begin Passage provided

Root cause of the PESSIMISTIC docker-compose CI failure: the blocking-issue-#1 fix in 05ffa754d8 (added FOR UPDATE on mo_branch_metadata in reclaimBranchProtectSnapshots) runs on every plain DROP TABLE, including drops of tables that have nothing to do with data branch.

In the PESSIMISTIC CI job, restore account sys{snapshot="sp02"} drops and recreates many tables back-to-back. The new unconditional FOR UPDATE lock contended with the restore's view/table re-creation, and an in-flight view restore saw its base table as no such table test.aff01 — causing 4 failures in snapshot/sys_restore_view_to_sys_account.sql.

Fix in c390c13c52: short-circuit the reclaim with a cheap SELECT 1 ... WHERE table_id IN (...) OR p_table_id IN (...) LIMIT 1 probe. 99%+ of drops skip the reclaim entirely. Only real branch drops take the FOR UPDATE lock, so blocking issue #1 remains fixed.

Verified locally:

go build ./... clean
Engine tests TestBranchProtectSnapshot* (7/7) pass
Frontend protect unit tests (10/10) pass

Pushed; CI re-running.

aunjgr

Re-reviewed commits 24ee591b, 05ffa754, c390c13c. All four of my previously flagged blocking findings are fully resolved:

1. Concurrent-sibling race — fixed with SELECT ... FOR UPDATE on mo_branch_metadata inside the same reclaim txn, in both the compile path (pkg/sql/compile/ddl.go:2192-2195 via runSqlWithResult sharing c.proc.GetTxnOperator()) and the frontend path (pkg/frontend/data_branch_snapshot.go:887-890 in loadBranchDAGWithBH). The second sibling's table_deleted=true flip blocks on the first txn's row locks; after commit it sees fresh state and reclaims. Traced A → {B,C} and root → A → {B,C} cascades — no leak. Idempotent DELETEs make duplicate passes safe.

The fast-path probe at ddl.go:2163-2182 (no FOR UPDATE) is safe: it returns early only when no row matches any dead-tid, meaning the table isn't in any branch lineage — no snapshot exists to reclaim.

2. Snapshot quota — pkg/frontend/feature_limit.go:109-111 now includes and kind != 'branch'. Column is NOT NULL DEFAULT 'user' with a tenant-upgrade backfill for legacy rows, so no NULL-semantics hole.

3. SHOW RECOVERY WINDOW — pkg/frontend/show_recovery_window.go:192 filters and kind != 'branch'.

4. Central choke point for name lookups — getSnapshotByName rejects kind='branch' post-fetch (covers RESTORE, DROP, get_ddl, and every caller routed through it). GetSnapshotInfoByName and ResolveSnapshotWithSnapshotNameWithoutSession also add the filter. doDropSnapshot has a belt-and-suspenders pre-check via getSnapshotKindByName.

No new correctness bugs introduced. Minor note: dataBranchDeleteTable / dataBranchDeleteDatabase invoke reclaimBranchSnapshotsWithBH after the compile path has already reclaimed, making a second idempotent pass. Wasted work, not a bug — worth a follow-up cleanup if tracked.

end Passage provided
begin Stored data

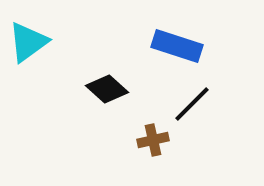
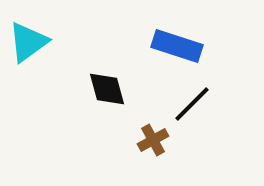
black diamond: rotated 33 degrees clockwise
brown cross: rotated 16 degrees counterclockwise
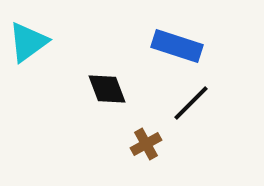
black diamond: rotated 6 degrees counterclockwise
black line: moved 1 px left, 1 px up
brown cross: moved 7 px left, 4 px down
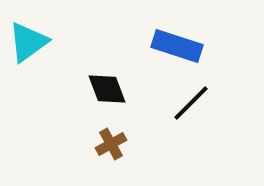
brown cross: moved 35 px left
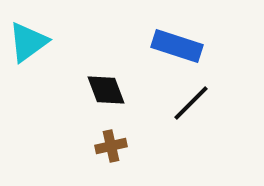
black diamond: moved 1 px left, 1 px down
brown cross: moved 2 px down; rotated 16 degrees clockwise
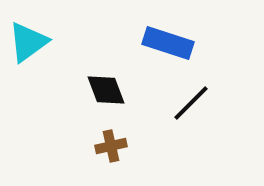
blue rectangle: moved 9 px left, 3 px up
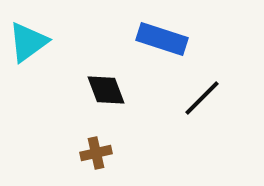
blue rectangle: moved 6 px left, 4 px up
black line: moved 11 px right, 5 px up
brown cross: moved 15 px left, 7 px down
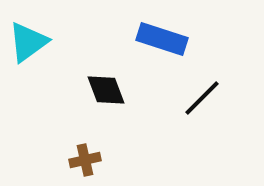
brown cross: moved 11 px left, 7 px down
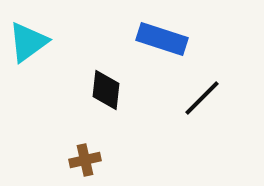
black diamond: rotated 27 degrees clockwise
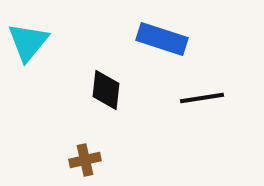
cyan triangle: rotated 15 degrees counterclockwise
black line: rotated 36 degrees clockwise
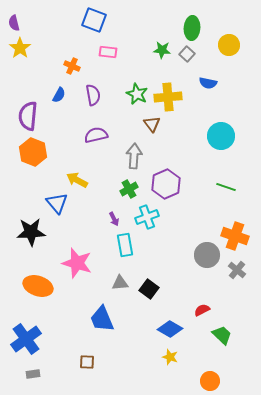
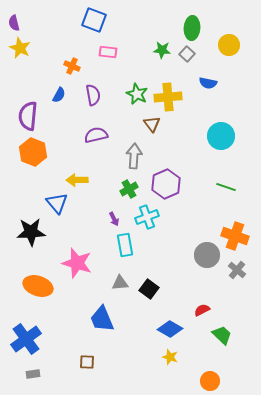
yellow star at (20, 48): rotated 10 degrees counterclockwise
yellow arrow at (77, 180): rotated 30 degrees counterclockwise
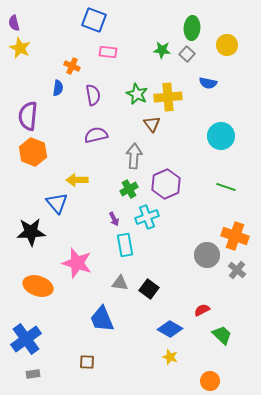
yellow circle at (229, 45): moved 2 px left
blue semicircle at (59, 95): moved 1 px left, 7 px up; rotated 21 degrees counterclockwise
gray triangle at (120, 283): rotated 12 degrees clockwise
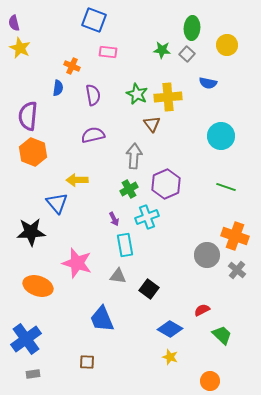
purple semicircle at (96, 135): moved 3 px left
gray triangle at (120, 283): moved 2 px left, 7 px up
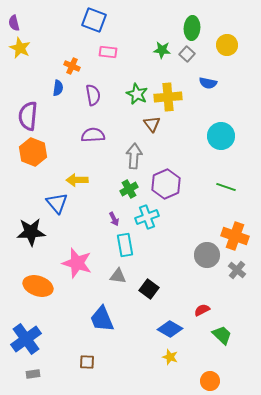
purple semicircle at (93, 135): rotated 10 degrees clockwise
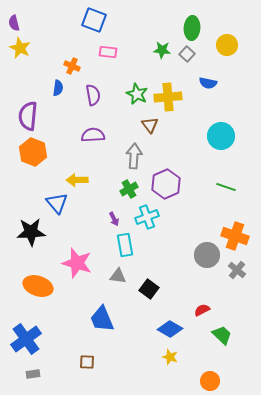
brown triangle at (152, 124): moved 2 px left, 1 px down
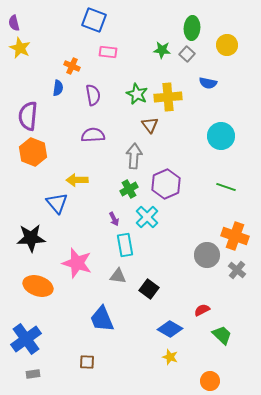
cyan cross at (147, 217): rotated 25 degrees counterclockwise
black star at (31, 232): moved 6 px down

end Stored data

Required task 1 >> Which file paths beginning with "pkg/" does the code-review thread mention? List each one once, without line numbers.
Required task 2 >> Quote the code-review thread word for word from "The fast-path probe" to "exists to reclaim.".
Base your responses solely on the code-review thread.

Exercise output 1 >>
- pkg/sql/compile/ddl.go
- pkg/frontend/data_branch_snapshot.go
- pkg/frontend/feature_limit.go
- pkg/frontend/show_recovery_window.go

Exercise output 2 >>
The fast-path probe at ddl.go:2163-2182 (no FOR UPDATE) is safe: it returns early only when no row matches any dead-tid, meaning the table isn't in any branch lineage — no snapshot exists to reclaim.